» **Work instruction**: Lines in the listing below that include the word "выполненных" need to be copied.

START Available data

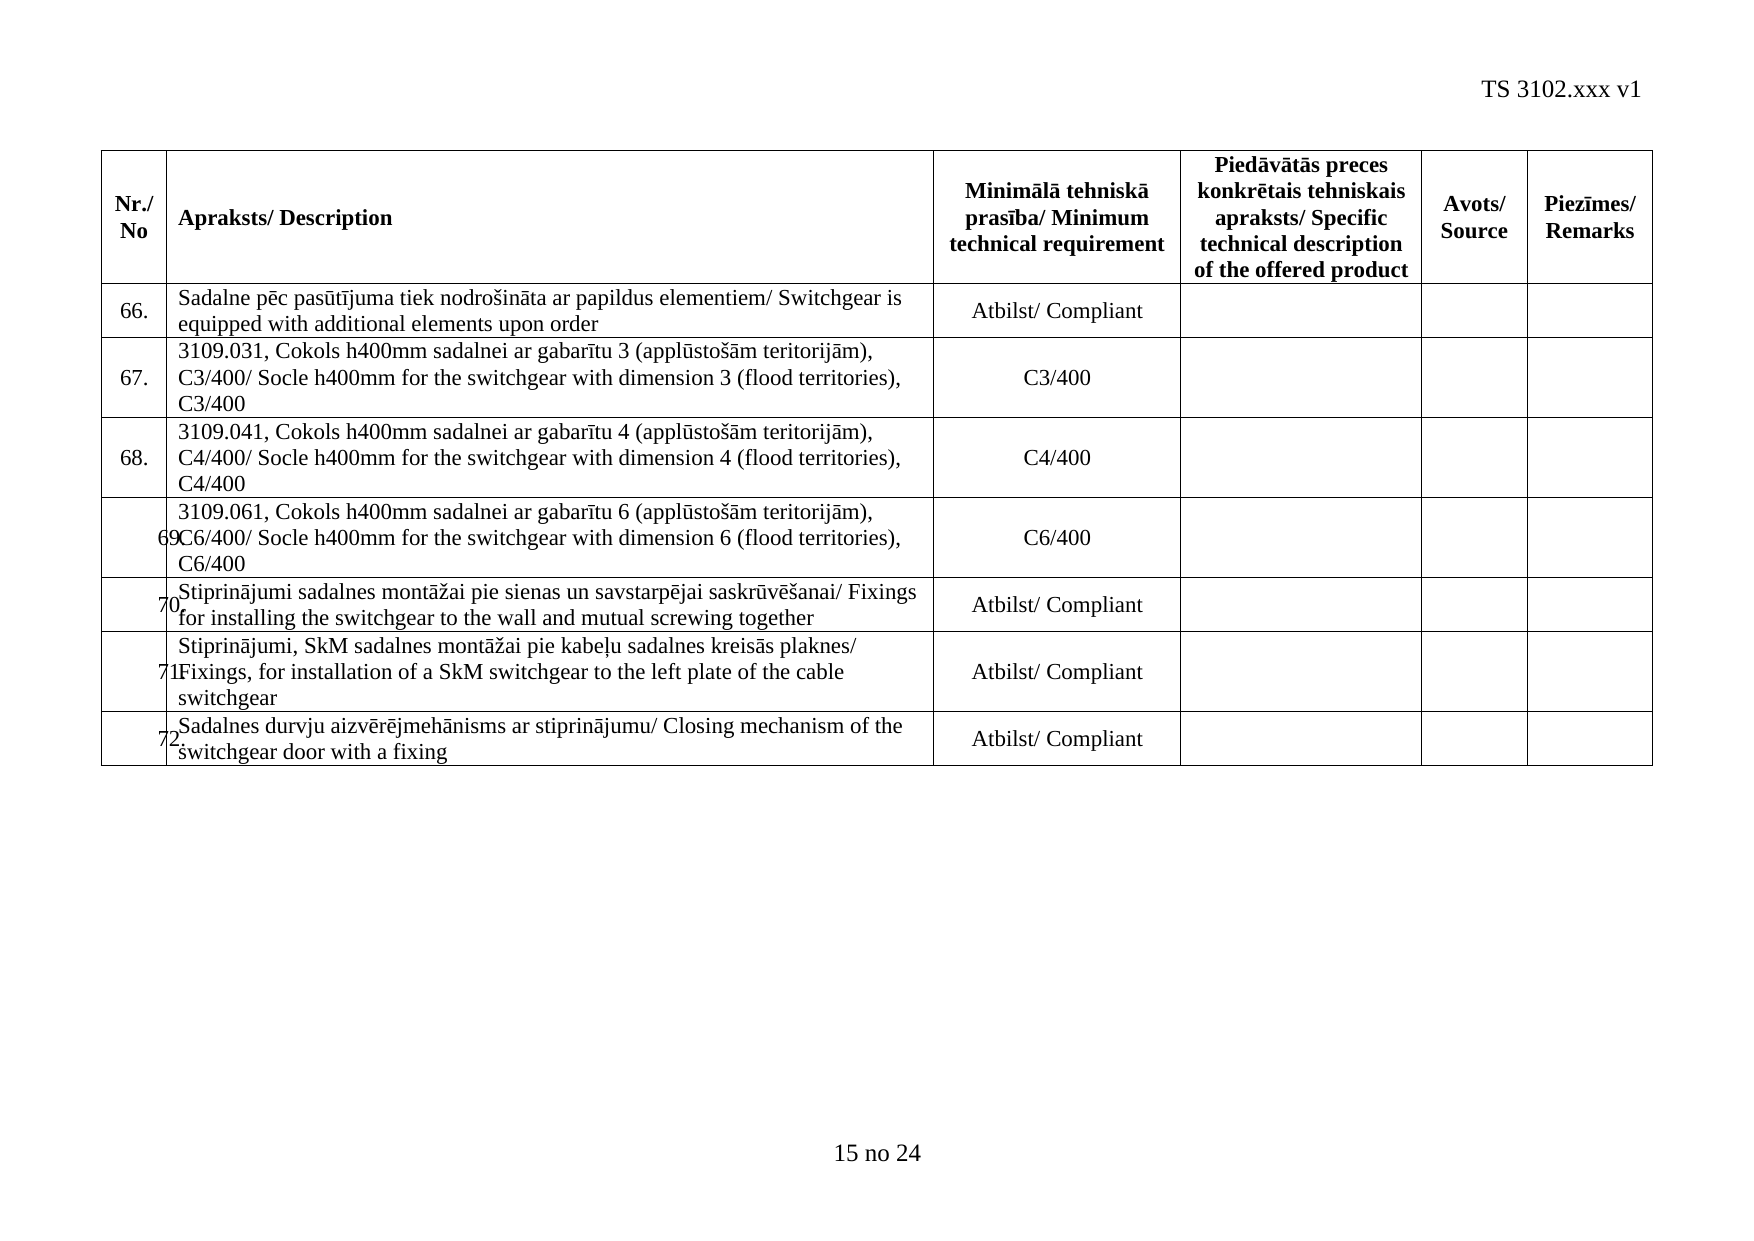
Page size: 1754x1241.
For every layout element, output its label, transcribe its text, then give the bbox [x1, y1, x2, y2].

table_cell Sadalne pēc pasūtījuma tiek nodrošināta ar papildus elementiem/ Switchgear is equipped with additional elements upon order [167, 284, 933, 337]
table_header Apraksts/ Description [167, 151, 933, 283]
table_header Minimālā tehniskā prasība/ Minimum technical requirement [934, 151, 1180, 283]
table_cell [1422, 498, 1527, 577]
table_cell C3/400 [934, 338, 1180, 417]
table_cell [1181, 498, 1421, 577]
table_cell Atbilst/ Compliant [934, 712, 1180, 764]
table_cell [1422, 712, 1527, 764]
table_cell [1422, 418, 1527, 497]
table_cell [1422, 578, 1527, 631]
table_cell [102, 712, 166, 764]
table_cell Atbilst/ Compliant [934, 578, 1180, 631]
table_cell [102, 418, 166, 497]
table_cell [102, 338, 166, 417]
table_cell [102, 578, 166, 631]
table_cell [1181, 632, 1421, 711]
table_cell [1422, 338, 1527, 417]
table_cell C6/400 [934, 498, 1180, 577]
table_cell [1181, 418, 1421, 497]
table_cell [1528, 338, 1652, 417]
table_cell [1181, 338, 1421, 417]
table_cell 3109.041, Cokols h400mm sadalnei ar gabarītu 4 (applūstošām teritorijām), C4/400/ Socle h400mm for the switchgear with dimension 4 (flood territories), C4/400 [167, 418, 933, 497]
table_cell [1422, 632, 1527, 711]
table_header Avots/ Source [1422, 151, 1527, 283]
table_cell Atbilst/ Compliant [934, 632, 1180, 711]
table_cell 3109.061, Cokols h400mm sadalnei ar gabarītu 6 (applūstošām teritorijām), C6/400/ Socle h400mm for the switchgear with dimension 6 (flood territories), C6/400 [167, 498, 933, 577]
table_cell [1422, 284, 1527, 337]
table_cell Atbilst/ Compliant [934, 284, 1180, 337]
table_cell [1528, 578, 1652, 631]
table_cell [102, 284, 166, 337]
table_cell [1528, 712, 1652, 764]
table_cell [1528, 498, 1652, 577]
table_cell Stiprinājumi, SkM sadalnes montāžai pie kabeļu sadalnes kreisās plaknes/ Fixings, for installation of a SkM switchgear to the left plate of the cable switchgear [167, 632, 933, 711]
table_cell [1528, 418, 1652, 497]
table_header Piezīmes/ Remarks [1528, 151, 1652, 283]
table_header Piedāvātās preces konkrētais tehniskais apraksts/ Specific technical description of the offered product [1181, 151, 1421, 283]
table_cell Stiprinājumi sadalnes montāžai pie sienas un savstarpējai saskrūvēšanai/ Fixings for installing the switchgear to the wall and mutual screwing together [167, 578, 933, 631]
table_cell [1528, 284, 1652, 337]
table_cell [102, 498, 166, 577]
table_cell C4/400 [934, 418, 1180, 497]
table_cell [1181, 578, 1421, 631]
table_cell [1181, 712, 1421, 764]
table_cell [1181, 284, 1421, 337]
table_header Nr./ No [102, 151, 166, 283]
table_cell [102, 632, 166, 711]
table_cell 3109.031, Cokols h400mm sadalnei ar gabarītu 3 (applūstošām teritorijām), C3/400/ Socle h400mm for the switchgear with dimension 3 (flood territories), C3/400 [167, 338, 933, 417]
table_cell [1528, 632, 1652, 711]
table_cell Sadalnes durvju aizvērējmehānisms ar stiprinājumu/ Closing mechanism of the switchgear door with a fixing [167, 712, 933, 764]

END Available data
START Available data

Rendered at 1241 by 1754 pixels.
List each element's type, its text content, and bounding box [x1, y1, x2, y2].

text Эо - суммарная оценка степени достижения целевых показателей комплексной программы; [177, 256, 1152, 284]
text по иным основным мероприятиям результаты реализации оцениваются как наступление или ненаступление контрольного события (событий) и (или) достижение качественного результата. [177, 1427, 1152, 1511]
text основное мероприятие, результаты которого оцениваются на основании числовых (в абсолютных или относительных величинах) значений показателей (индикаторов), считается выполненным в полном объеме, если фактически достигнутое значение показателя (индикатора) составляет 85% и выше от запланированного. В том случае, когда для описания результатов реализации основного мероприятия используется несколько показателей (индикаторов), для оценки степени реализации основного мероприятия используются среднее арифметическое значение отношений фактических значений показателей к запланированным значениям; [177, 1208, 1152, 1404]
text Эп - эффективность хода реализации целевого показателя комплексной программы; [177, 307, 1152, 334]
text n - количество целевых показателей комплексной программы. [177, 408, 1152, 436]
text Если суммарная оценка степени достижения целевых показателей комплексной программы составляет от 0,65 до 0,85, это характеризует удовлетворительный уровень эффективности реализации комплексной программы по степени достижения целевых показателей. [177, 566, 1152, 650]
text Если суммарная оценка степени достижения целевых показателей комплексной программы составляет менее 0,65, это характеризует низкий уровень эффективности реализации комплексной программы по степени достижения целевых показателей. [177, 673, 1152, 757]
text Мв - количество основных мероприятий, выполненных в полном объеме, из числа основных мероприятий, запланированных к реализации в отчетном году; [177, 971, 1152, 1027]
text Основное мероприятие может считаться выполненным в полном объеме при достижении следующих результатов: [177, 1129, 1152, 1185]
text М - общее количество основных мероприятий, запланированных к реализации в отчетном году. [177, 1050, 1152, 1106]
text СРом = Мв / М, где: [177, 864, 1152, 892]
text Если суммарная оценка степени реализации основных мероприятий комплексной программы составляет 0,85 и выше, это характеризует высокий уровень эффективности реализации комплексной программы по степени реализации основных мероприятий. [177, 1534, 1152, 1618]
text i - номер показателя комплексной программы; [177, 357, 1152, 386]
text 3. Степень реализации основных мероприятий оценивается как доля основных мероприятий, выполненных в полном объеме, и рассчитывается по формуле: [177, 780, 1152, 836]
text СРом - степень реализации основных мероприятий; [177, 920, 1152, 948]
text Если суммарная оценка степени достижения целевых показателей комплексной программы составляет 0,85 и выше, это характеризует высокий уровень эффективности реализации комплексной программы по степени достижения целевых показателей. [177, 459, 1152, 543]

END Available data

» **Problem solution**:
text Мв - количество основных мероприятий, выполненных в полном объеме, из числа основных мероприятий, запланированных к реализации в отчетном году; [177, 971, 1152, 1027]
text 3. Степень реализации основных мероприятий оценивается как доля основных мероприятий, выполненных в полном объеме, и рассчитывается по формуле: [177, 780, 1152, 836]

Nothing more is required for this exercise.